Gerakan fundamentalisme—di manapun di semua agama—pada dasarnya sama saja: menjadikan agama sebagai kendaraan untuk meraih politik kekuasaan! Mereka umumnya tampil saleh di depan publik lengkap dengan aksesoris-aksesoris keagamaan, menunjukkan komitmen pada upaya mempertahankan nilai-nilai tradisional keagamaan (kekristenan, keislaman, keyahudian, kehinduan, dll), dan berpretensi sebagai satu-satunya “penjaga gawang” tradisi keagamaan. Untuk menunjukkan “komitmen” dan “kesatriaan” pada kelompok agamanya, mereka terkadang rela mengeluarkan kata-kata kotor dan kasar kepada “lawan agamanya.” Seperti ditulis professor Fuller Theological Seminary, J. Dudley Woodberry [Krabill, Shenk, Stutzman (eds.) 2005], Jerry Falwell dan Franklin Graham menyebut Islam sebagai “agama jahat dan amoral” (a very evil and wicked religion). Jerry Vine menyebut Nabi Muhammad sebagai “a demon-possessed pedophile”. Sementara Richard Cizik, wakil presiden Govermental Affairs of the National Association of Evangelicals yang membawahi 43.000 kongregasi Kristen menyebut Islam sebagai “kerajaan setan” yang menggantikan posisi Uni Soviet—sebuah cacian yang mendorong Akbar S Ahmed menulis buku Islam Under Siege.

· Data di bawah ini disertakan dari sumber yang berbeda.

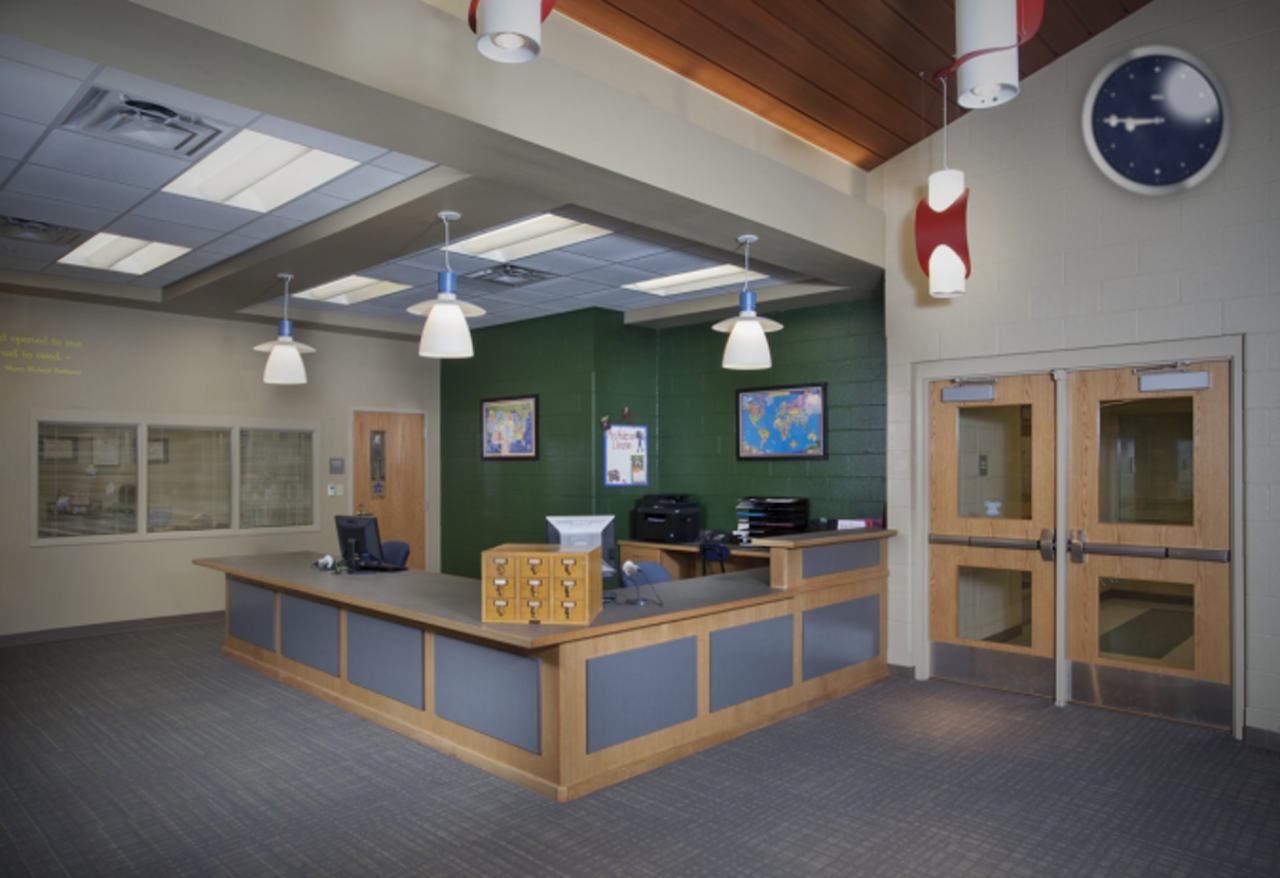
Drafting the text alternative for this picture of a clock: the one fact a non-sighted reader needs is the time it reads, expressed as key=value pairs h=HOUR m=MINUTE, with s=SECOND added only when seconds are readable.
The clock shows h=8 m=45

Cacian yang sama juga dilontarkan para tokoh Islam militan-fundamentalis. Kita masih ingat mendiang Khomeini menyebut AS sebagai “Setan besar” dan Israel sebagai “setan kecil.” Bagi saya, ungkapan-ungkapan bombastis ini aneh, mengingat pada saat yang sama Iran menjalin hubungan mesra dengan Uni Soviet dan negara komunis lain. Kata-kata kasar terhadap AS, Kristen, atau Yahudi juga dilontarkan Osama dan sindikatnya, yang juga lagi-lagi terasa aneh mengingat AS-lah mitra utama sekaligus “pencetak” Bin Laden, Taliban dan Mujahidin pada saat menggulingkan Uni Soviet! 

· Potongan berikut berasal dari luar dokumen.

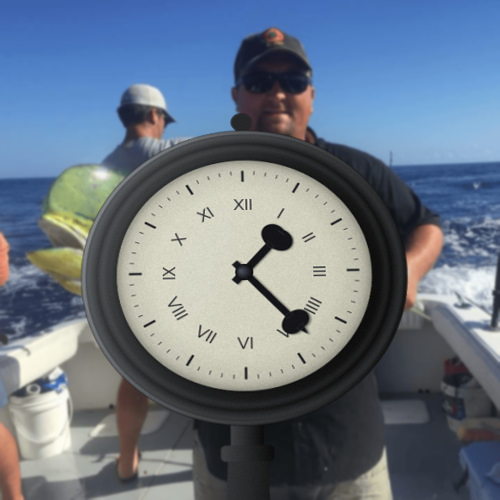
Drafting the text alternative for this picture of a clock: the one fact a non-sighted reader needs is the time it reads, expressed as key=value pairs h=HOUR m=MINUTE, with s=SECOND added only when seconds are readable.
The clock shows h=1 m=23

Jadi, sebetulnya gerakan kanan agama ini sebatas gerakan akal-akalan untuk membungkus nafsu politik kekuasaan yang menggelora. Tidak ubahnya seperti gerakan simbolik lain, kelompok kanan agama ini menjadikan simbol-simbol agama sebagai magnet untuk mengeruk simpati dan dukungan publik. Ketika simpati dan dukungan publik itu mengalir dan mampu mengantarkan mereka ke tampuk kekuasaan, tidak dengan sendirinya para tokoh “pembangkit agama” ini memperhatikan hak-hak dan kebutuhan dasar umatnya. Bahkan faktanya, hanya para elit kanan agama inilah sebetulnya yang menikmati lezatnya kekuasaan, bukan rakyat banyak.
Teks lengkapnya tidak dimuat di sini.